▶ _BRIEF 1_
In the account of the nuns' arrest at the train station, which district were the three girls from?
▶ _BRIEF 2_
Carry the account of the nuns' arrest forward from the point where it ends.

Members of the Bajrang Dal, a Hindu militant group, learned that the nuns were traveling through the train station through an informant. They accosted the nuns and the girls and pressured railway police to detain them.

Soon, many Christian community members gathered at the train station in support of the nuns and the girls. Eventually, the Hindus and Christians gathered at the station shouted religious phrases, which led to increased tensions between the two sides.

The nuns denied the accusations made against them and produced consent letters given by the parents of the three girls, who were from the Narayanpur district in Chhattisgarh. Police, however, allegedly only focused on the accusations of the Bajrang Dal members who accused the nuns of trafficking the tribal girls to convert them.

Police filed charges under Section 143 BNS of human trafficking and Section 4 of the Anti-Conversion Act 1968 against the nuns and the young man. News of the arrest and charges spread throughout India.

K. C. Venugopal, a member of the Lower House of the Indian Parliament and the Opposition Indian National Congress, wrote a letter to Indian Home Minister Amit Shah, who belongs to the ruling Bharatiya Janata Party (BJP), an avowed Hindu nationalist party that controls Chhattisgarh’s government.

▶ _EXTRACTED MATERIAL_
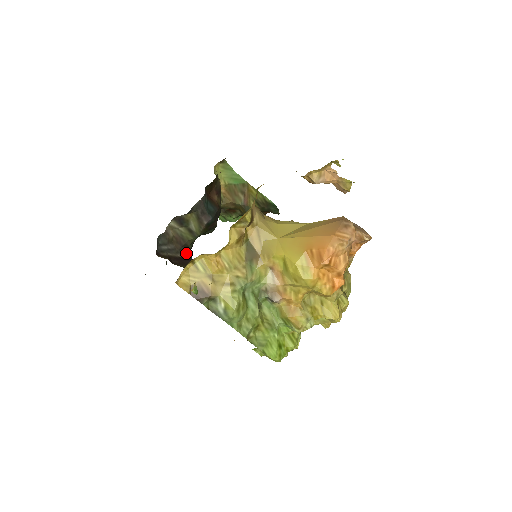
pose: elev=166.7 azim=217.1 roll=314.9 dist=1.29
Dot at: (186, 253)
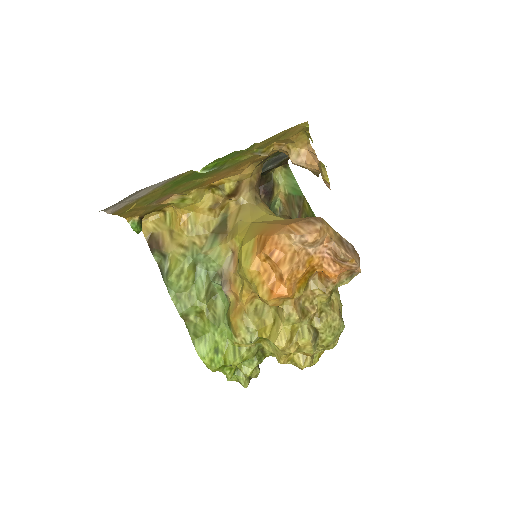
Dot at: occluded
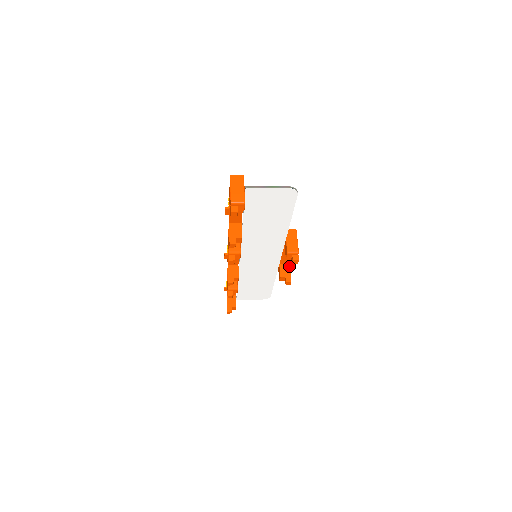
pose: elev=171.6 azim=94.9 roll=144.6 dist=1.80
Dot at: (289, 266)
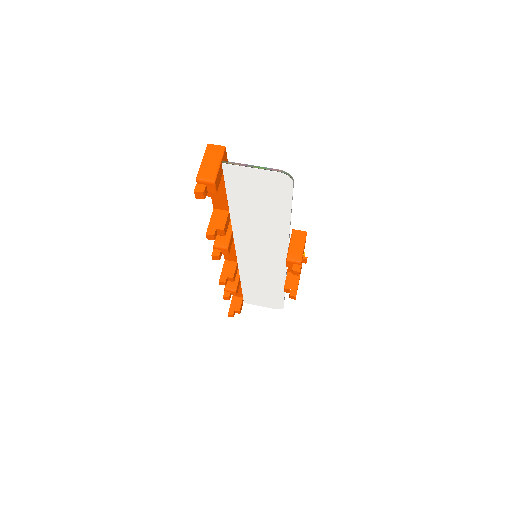
Dot at: (299, 276)
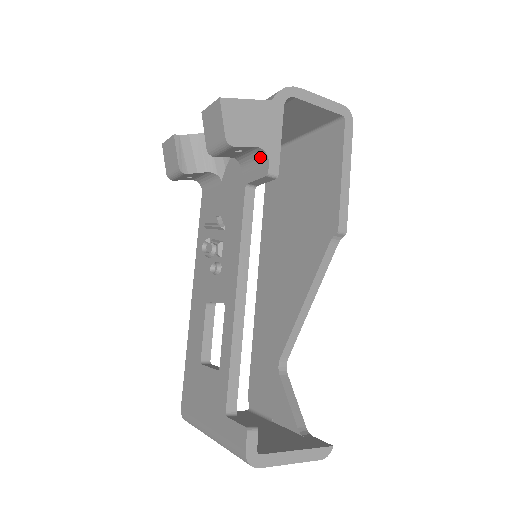
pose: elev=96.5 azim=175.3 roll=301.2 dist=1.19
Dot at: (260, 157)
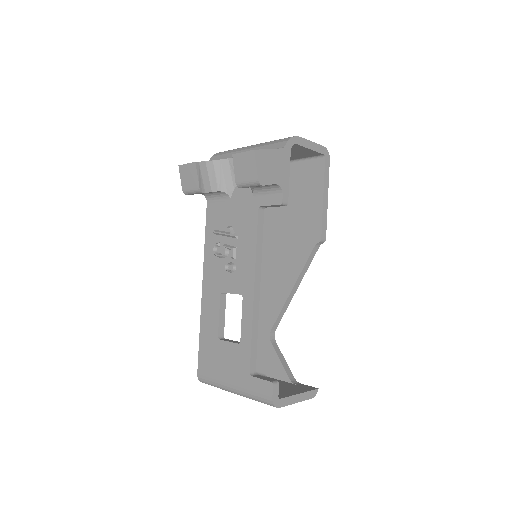
Dot at: (274, 190)
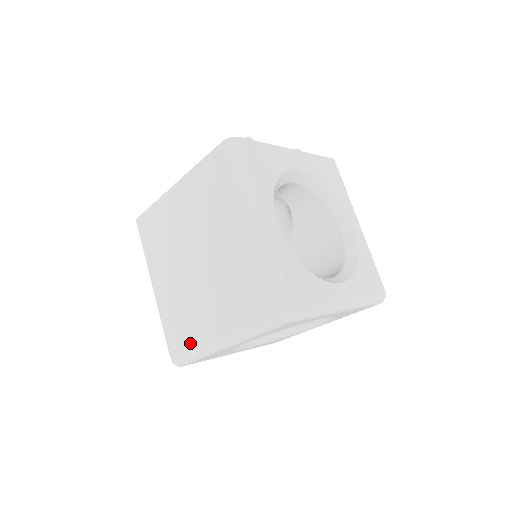
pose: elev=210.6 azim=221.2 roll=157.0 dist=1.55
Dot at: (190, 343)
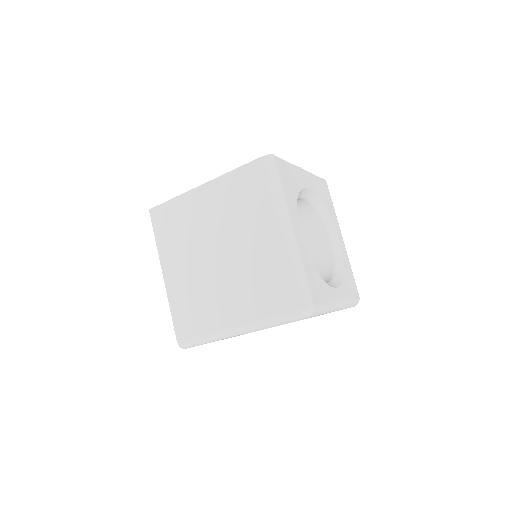
Dot at: (202, 328)
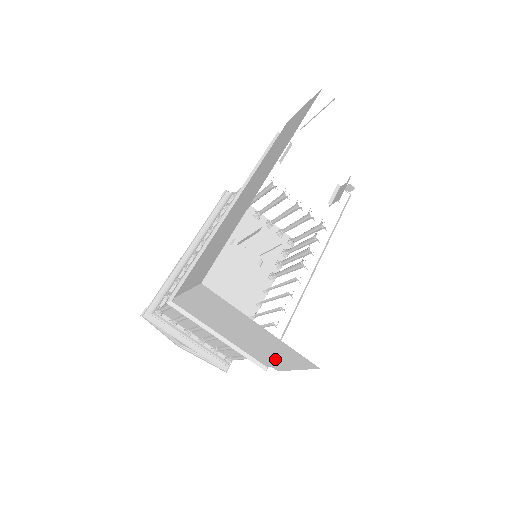
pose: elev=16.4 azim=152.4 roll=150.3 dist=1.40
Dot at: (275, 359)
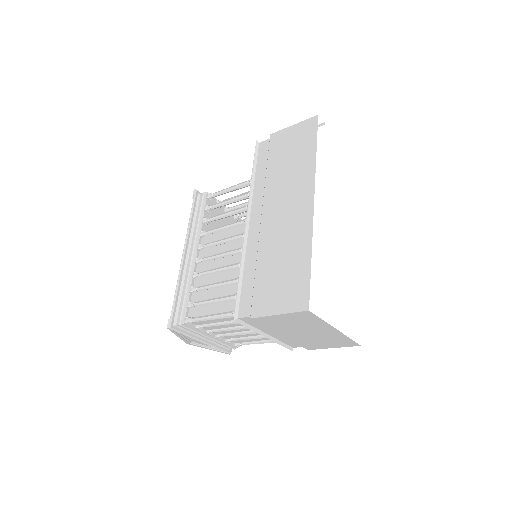
Dot at: (318, 344)
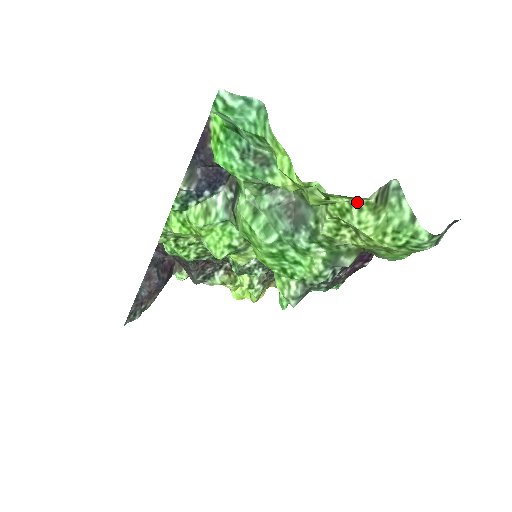
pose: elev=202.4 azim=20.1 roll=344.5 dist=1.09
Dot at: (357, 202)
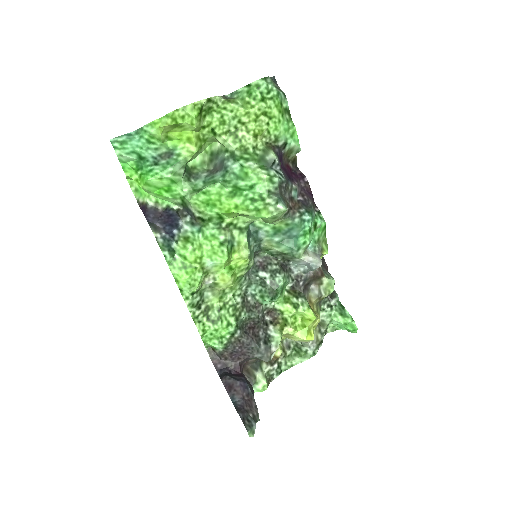
Dot at: (219, 108)
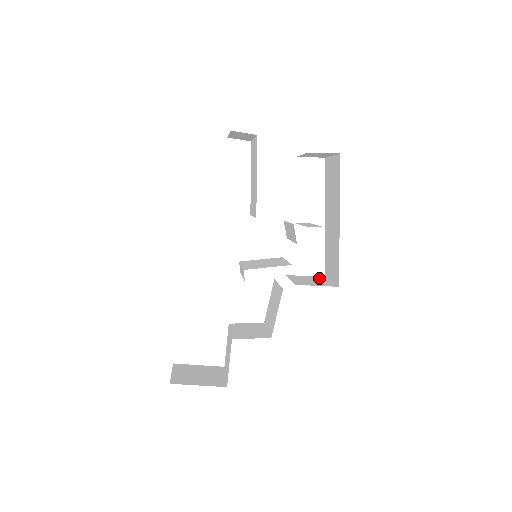
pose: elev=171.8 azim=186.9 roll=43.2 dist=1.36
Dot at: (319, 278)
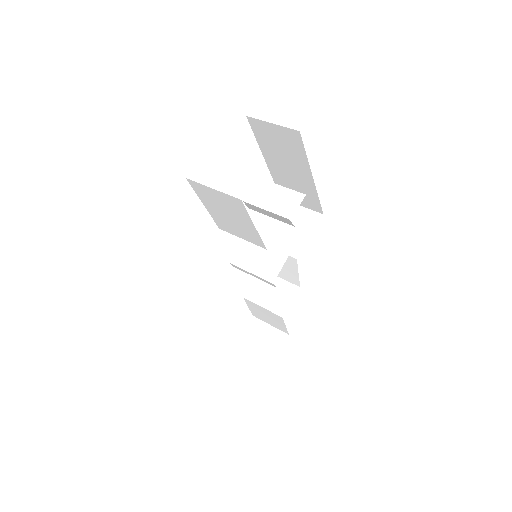
Dot at: (285, 208)
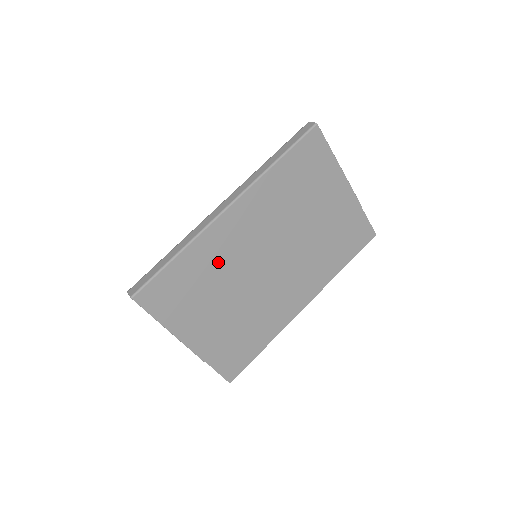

▶ _EXERCISE OUTPUT 1_
The Narayanpur district in Chhattisgarh.

▶ _EXERCISE OUTPUT 2_
“I write to express my grave concern and unequivocal condemnation of the shocking incident that occurred on July 25, 2025, at Durg Railway Station in Chhattisgarh, where members of the Bajrang Dal unlawfully detained and levelled false allegations against two Catholic nuns and a young man who were accompanying three girls for legitimate employment purposes,” Venugopal said in his letter to the home minister.

Venugopal said that it is deeply disturbing that a group of self-proclaimed vigilantes could create such chaos, incite communal tension, and make unverified accusations of religious conversion and trafficking without any legal basis.

“Even more alarming is the fact that despite clear parental consent and documentation, the authorities have continued to keep the nuns and the young man in custody, reportedly under political pressure,” he added. “This constitutes a blatant miscarriage of justice and a direct attack on the rights and dignity of citizens belonging to minority communities.”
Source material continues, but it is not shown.